**所给文本:**

==========

分布式一致性Raft算法

参考文档：
https://raft.github.io
https://raft.github.io/raft.pdf

Raft是一个分布式的一致性协议算法，放弃了CAP的可用性，保证严格的一致性
sentinel使⽤的就是raft协议,raft在redis内并没有⽤来实现⼀些分布式锁以及分布式事务,仅仅是⽤来做master宕机时的选主、
腾讯云 CMQ、注册中心consul、go语言的etcd、等实际场景应用

一、角色状态

• leader 领导者：接受客户端请求，并向Follower同步请求日志
• candidate 候选者：Leader选举过程中的临时角色
• follower 跟随者：接受并持久化Leader同步的日志

在leader的任期内，谁是leader谁就是老大，follower的日志都向leader看齐，多删少补。
在leader期间，leader的日志不会被删除，若leader被干下来了，新任期内成follower了，其日志向新leader看齐。

二、leader选举

Raft采用心跳机制触发Leader选举。
当系统启动时，所有节点初始化为Follower状态，设置任期为0，每个Follower有一个随机时间的计时器，在计时器超时时仍然没有接受到来自Leader的心跳RPC，Follower节点转化为Candidate节点，一旦转化为Candidate节点，立即开始做以下几件事情：

（1）增加自己的任期数
（2）启动一个新的计时器

任期的作用：raft中的term、zab中的epoch等，目的都是识别过期信息
任期与计时器是绑定到一起的。任何新任期的启动，必然伴随一个新计时器的启动

（3）给自己投一票
（4）向所有其他节点发送RequestVote RPC请求，并等待其他节点回复。

candidate在发送RequestVoteRPC时，会带上自己的term, lastLogTerm, lastLogIndex，follower在接收到RequestVoteRPC消息时，
1、若RPC中的term<当前follower的term，follower拒绝投票，且返回term信息，RPC发送者收到后更新自己的term
2、若当前follower未进行过投票，通过投票，更新自己term
3、若当前follower进行过投票，进行日志比较，如果发现自己的日志比RPC中的新，就拒绝投票。

==========

**数据列表:**

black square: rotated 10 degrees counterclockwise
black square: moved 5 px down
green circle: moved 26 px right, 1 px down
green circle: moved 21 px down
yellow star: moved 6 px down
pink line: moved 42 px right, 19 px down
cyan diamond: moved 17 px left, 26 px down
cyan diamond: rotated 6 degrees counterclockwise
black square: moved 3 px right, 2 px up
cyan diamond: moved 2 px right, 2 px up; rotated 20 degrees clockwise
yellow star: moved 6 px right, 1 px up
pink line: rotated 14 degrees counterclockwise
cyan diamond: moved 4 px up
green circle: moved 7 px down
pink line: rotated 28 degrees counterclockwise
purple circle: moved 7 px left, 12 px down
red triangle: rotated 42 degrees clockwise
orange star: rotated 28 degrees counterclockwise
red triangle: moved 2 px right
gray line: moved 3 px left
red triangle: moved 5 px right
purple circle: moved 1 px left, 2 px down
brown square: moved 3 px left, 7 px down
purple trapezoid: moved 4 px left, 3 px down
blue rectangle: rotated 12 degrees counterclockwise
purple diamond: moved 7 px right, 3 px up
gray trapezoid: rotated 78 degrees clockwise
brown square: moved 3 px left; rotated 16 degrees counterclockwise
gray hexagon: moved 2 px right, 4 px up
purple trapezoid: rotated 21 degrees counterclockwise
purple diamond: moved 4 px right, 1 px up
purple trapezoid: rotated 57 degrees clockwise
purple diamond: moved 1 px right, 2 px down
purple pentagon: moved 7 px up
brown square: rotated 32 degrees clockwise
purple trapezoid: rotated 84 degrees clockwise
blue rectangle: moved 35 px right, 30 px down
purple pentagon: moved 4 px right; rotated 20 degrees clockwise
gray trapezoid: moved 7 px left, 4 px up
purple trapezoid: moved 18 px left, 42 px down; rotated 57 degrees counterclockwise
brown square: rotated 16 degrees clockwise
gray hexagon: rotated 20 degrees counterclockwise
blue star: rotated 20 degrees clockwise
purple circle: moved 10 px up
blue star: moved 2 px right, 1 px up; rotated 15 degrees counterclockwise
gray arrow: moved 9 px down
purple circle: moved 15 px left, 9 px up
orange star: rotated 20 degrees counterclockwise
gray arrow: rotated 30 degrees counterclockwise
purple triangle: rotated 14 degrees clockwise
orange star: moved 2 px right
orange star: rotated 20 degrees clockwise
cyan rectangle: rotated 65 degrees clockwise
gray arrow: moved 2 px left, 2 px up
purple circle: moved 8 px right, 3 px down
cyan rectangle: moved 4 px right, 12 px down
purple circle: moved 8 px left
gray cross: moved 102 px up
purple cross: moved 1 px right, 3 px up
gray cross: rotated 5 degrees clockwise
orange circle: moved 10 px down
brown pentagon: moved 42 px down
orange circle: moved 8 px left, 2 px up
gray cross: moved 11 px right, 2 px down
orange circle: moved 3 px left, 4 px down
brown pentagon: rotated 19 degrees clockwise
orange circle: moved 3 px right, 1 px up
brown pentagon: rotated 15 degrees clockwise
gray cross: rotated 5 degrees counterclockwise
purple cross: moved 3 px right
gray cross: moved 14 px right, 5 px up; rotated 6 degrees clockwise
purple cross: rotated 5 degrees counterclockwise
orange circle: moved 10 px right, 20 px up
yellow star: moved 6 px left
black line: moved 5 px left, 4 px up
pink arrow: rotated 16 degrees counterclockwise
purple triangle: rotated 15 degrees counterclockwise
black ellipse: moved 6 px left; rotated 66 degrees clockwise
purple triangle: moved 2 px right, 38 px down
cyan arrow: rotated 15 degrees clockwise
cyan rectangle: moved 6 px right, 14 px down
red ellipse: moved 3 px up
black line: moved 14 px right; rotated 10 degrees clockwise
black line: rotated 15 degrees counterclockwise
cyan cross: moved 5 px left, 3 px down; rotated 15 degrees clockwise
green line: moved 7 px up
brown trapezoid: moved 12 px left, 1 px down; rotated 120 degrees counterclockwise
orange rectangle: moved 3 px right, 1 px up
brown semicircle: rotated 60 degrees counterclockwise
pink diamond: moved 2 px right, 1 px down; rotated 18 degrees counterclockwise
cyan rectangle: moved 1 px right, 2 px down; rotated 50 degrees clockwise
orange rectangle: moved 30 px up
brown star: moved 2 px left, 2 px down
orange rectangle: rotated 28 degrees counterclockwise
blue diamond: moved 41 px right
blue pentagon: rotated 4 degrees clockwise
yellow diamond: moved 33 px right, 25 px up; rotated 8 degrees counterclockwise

==========

**练习任务:**
1. 请把Raft算法短文中的"Raft采用心跳机制触发Leader选举。"译成英语。
2. 根据Raft算法短文，candidate在发送RequestVoteRPC时会带上哪些信息？
3. 接着续写Raft算法短文，从最后一句之后写起。

**你的回答:**
1. Raft uses a heartbeat mechanism to trigger leader election.

2. 自己的term、lastLogTerm和lastLogIndex。

3.
日志比较的原则是：

• 与本地的最后一条log entry的term id比较，谁更大谁就更新，
• 如果term id一样大，则日志更多的更大(index大的更新)。

4、若候选者在等待选举期间，收到leader发送的AppendEntries RPC，比较term，

• 若leader中的term大，则承认leader合法性，自己成为follower，更新term；
• 若leader中的term小，拒绝leader AppendEntries RPC，继续维持候选者状态，old leader更新term

如果在计时器超时前接收到多数节点的同意投票，则转换为Leader。
如果接受到其他节点的AppendEntries心跳RPC，说明其他节点已经被选为Leader, 则转换为Follower。如果计时器超时的时候还没有接受到以上两种信息中的任何一种，则重复步骤1-4，进行新的选举。

Candidate节点在接受到多数节点的投票成为Leader后，会立即向所有节点发送AppendEntries 心跳RPC。所有Candidate收到心跳RPC后，转换为Follower，选举结束。

每个Follower在一个任期内只能投一票，采取先到先得的策略。 如果多个节点同时发起投票，每个节点都没有拿到多数票（这种情况成为Split Vote），则增加任期数，在新的任期内重新进行投票。

有没有可能Split Vote反复发生，永远都选不出Leader呢？

不会的。因为Raft采取随机超时时间，Raft系统有一个选举超时配置项，Follower和Candidate的计时器超时时间每次重新计算，随机选取配置时间的1倍到2倍之间。即使所有节点同时启动，由于随机超时时间的设置，各个节点一般不会同时转为Candidate，先转为Candidate的节点会先发起投票，从而获得多数票。因而在每个任期内，多个节点同时请求投票并且都只获得少数票的几率很小，连续多次发生这种情况几率更小，实际上可以认为完全不可能发生。一般情况下，基本上都在1-2个任期内选出Leader。

三、RPC

Raft核心算法部分只需要用到2个RPC：RequestVote和AppendEntries。每个Raft节点将会根据自己节点的状态数据来对这两种RPC请求进行处理。Follower不会发起任何RPC。

RequestVote RPC

是由Candidate发送给其他节点，请求其他节点为自己投票，如果一个Candidate获得了多数节点的投票，则该Candidate转变为Leader。

过程见上文

AppendEntries RPC

是由Leader节点发送给其他节点，有两个作用，当其entries域为空时，该RPC作为Leader的心跳；当entries域不为空时，请求其他节点将entries域中的日志添加到自己的日志中。同时进行log之间的一致性检查。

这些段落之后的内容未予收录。